**WHAT TO DO**
Copy the lines of these records word for word, beginning with the line that contains "pose: elev=357.9 azim=292.3" and continuing through the line that contains "Dot at: (174, 353)".

(Stored items)
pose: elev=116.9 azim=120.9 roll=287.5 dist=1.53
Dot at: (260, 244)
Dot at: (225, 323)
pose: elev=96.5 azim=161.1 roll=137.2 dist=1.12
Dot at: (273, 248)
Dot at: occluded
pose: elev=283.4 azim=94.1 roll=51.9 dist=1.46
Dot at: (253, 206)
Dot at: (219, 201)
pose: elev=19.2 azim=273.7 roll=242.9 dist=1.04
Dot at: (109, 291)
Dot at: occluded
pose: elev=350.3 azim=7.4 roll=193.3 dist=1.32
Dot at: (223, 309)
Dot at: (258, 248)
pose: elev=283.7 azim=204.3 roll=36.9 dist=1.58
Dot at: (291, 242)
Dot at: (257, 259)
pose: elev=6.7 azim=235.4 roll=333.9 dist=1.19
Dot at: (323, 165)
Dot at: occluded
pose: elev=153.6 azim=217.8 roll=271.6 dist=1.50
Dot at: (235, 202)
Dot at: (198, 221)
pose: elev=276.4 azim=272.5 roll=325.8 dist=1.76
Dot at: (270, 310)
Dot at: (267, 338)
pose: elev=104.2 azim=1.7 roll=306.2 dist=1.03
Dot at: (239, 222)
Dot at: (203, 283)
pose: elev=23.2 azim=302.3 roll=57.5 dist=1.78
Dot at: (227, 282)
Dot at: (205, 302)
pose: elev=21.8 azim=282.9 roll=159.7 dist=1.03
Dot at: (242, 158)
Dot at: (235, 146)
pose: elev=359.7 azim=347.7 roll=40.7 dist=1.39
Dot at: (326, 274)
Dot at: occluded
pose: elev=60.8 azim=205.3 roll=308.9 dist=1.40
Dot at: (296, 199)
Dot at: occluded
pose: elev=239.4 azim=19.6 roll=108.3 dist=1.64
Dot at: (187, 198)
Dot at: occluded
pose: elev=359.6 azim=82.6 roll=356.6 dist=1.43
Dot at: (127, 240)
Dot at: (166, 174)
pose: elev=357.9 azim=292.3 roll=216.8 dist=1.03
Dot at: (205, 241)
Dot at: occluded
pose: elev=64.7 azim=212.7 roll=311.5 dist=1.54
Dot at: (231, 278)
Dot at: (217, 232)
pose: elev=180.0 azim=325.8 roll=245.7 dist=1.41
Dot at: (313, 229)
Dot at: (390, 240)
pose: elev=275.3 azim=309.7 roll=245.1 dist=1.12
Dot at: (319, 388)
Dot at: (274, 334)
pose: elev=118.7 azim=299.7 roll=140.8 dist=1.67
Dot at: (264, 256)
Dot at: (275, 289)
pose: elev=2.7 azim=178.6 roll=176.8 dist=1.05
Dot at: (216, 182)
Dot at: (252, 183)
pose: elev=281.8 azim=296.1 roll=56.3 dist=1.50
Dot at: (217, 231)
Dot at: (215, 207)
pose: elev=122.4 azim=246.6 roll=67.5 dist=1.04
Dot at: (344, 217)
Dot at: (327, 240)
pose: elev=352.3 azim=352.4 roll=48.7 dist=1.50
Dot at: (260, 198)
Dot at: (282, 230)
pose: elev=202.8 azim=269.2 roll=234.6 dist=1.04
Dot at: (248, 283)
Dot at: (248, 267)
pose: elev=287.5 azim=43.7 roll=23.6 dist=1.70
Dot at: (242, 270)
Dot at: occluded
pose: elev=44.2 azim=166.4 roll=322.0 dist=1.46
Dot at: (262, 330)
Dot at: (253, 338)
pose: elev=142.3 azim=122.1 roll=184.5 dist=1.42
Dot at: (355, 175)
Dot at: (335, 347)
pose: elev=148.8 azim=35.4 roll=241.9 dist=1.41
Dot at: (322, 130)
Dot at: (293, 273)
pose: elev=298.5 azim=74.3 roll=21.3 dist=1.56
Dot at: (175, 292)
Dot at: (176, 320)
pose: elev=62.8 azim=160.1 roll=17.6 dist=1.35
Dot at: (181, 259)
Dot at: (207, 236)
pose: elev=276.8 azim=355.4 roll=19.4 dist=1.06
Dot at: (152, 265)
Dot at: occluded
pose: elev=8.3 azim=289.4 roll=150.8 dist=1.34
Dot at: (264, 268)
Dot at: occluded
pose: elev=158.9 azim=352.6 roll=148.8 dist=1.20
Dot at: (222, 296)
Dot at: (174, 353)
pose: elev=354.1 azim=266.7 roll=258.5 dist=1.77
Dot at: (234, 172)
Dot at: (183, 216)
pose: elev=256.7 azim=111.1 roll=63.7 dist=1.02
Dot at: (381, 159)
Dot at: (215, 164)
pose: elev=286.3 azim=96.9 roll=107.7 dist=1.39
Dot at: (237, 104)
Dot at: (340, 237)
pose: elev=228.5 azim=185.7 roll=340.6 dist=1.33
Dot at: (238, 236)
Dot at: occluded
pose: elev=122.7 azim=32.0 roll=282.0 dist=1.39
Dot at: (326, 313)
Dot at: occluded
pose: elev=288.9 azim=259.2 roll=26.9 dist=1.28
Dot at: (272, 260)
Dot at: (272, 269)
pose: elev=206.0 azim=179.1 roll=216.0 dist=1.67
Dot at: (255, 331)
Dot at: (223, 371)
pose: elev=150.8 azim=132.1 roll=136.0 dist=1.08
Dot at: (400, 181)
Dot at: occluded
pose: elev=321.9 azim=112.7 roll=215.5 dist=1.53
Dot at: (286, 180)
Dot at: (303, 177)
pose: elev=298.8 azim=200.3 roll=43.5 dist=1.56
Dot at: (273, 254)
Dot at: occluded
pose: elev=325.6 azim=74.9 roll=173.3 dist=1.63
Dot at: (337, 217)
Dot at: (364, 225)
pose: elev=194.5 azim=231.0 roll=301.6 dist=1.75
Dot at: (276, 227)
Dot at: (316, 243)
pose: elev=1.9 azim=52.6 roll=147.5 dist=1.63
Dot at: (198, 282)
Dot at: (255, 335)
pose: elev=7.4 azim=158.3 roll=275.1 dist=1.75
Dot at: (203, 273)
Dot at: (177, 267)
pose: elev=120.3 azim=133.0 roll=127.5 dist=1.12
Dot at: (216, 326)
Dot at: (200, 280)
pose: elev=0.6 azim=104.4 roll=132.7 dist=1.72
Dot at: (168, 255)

**OUTPUT FOR THIS TASK**
pose: elev=357.9 azim=292.3 roll=216.8 dist=1.03
Dot at: (205, 241)
Dot at: occluded
pose: elev=64.7 azim=212.7 roll=311.5 dist=1.54
Dot at: (231, 278)
Dot at: (217, 232)
pose: elev=180.0 azim=325.8 roll=245.7 dist=1.41
Dot at: (313, 229)
Dot at: (390, 240)
pose: elev=275.3 azim=309.7 roll=245.1 dist=1.12
Dot at: (319, 388)
Dot at: (274, 334)
pose: elev=118.7 azim=299.7 roll=140.8 dist=1.67
Dot at: (264, 256)
Dot at: (275, 289)
pose: elev=2.7 azim=178.6 roll=176.8 dist=1.05
Dot at: (216, 182)
Dot at: (252, 183)
pose: elev=281.8 azim=296.1 roll=56.3 dist=1.50
Dot at: (217, 231)
Dot at: (215, 207)
pose: elev=122.4 azim=246.6 roll=67.5 dist=1.04
Dot at: (344, 217)
Dot at: (327, 240)
pose: elev=352.3 azim=352.4 roll=48.7 dist=1.50
Dot at: (260, 198)
Dot at: (282, 230)
pose: elev=202.8 azim=269.2 roll=234.6 dist=1.04
Dot at: (248, 283)
Dot at: (248, 267)
pose: elev=287.5 azim=43.7 roll=23.6 dist=1.70
Dot at: (242, 270)
Dot at: occluded
pose: elev=44.2 azim=166.4 roll=322.0 dist=1.46
Dot at: (262, 330)
Dot at: (253, 338)
pose: elev=142.3 azim=122.1 roll=184.5 dist=1.42
Dot at: (355, 175)
Dot at: (335, 347)
pose: elev=148.8 azim=35.4 roll=241.9 dist=1.41
Dot at: (322, 130)
Dot at: (293, 273)
pose: elev=298.5 azim=74.3 roll=21.3 dist=1.56
Dot at: (175, 292)
Dot at: (176, 320)
pose: elev=62.8 azim=160.1 roll=17.6 dist=1.35
Dot at: (181, 259)
Dot at: (207, 236)
pose: elev=276.8 azim=355.4 roll=19.4 dist=1.06
Dot at: (152, 265)
Dot at: occluded
pose: elev=8.3 azim=289.4 roll=150.8 dist=1.34
Dot at: (264, 268)
Dot at: occluded
pose: elev=158.9 azim=352.6 roll=148.8 dist=1.20
Dot at: (222, 296)
Dot at: (174, 353)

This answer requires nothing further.